Ramazan ayının sonlanması ile beraber tüketilecek yiyeceklerin miktarı aniden arttırılmamalıdır. Öğün araları en az 2 en fazla 4-5 saat olacak şekilde düzenlenmelidir.

Ramazan bayramı süresince mide ve bağırsak rahatsızlıkları yaşanmaması için fazla şeker ve şekerli gıdaların (tatlılar, çikolata vb) tüketimine dikkat edilmeli, çevrenin ısrarcı tutumlarından ve aşırı yeme eğiliminden mümkün olduğunca uzak kalınmalıdır.

Özellikle bayramda tatlı tüketimi çok isteniyorsa hamurlu, şerbetli tatlılar yerine sütlü tatlılar küçük porsiyonlar halinde tercih edilmelidir

Sindirim sisteminin düzenli çalışması ve kabızlıktan korunmak için lif (posa) içeriği yüksek olan sebze, meyve ve kuru baklagiller tüketilmelidir. Yetişkin bireyler imkânlar dâhilinde günde 5 porsiyon sebze ve meyve tüketmelidir.
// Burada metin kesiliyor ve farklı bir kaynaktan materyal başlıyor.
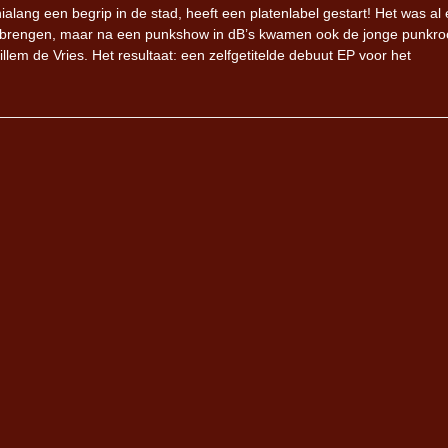
ialang een begrip in de stad, heeft een platenlabel gestart! Het was al
 te brengen, maar na een punkshow in dB’s kwamen ook de jonge punkro
em de Vries. Het resultaat: een zelfgetitelde debuut EP voor het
Ramazan ayı boyunca su ve sıvı tüketimin azalmasından dolayı vücutta oluşabilen sıvı kaybının yerine konması için günde en az 2-2,5 litre su içilmeli, sıvı tüketimini artırmak amacıyla öğünlere ayran, taze sıkılmış meyve suyu, az şekerli limonata ve az şekerli komposto gibi sıvı gıdalar eklenmelidir.

Tüm bireyler özellikle de yaşlı ve tansiyon hastaları gün boyu çay, kahve gibi kafein içeriği yüksek içecekleri fazla miktarda tüketmemelidir.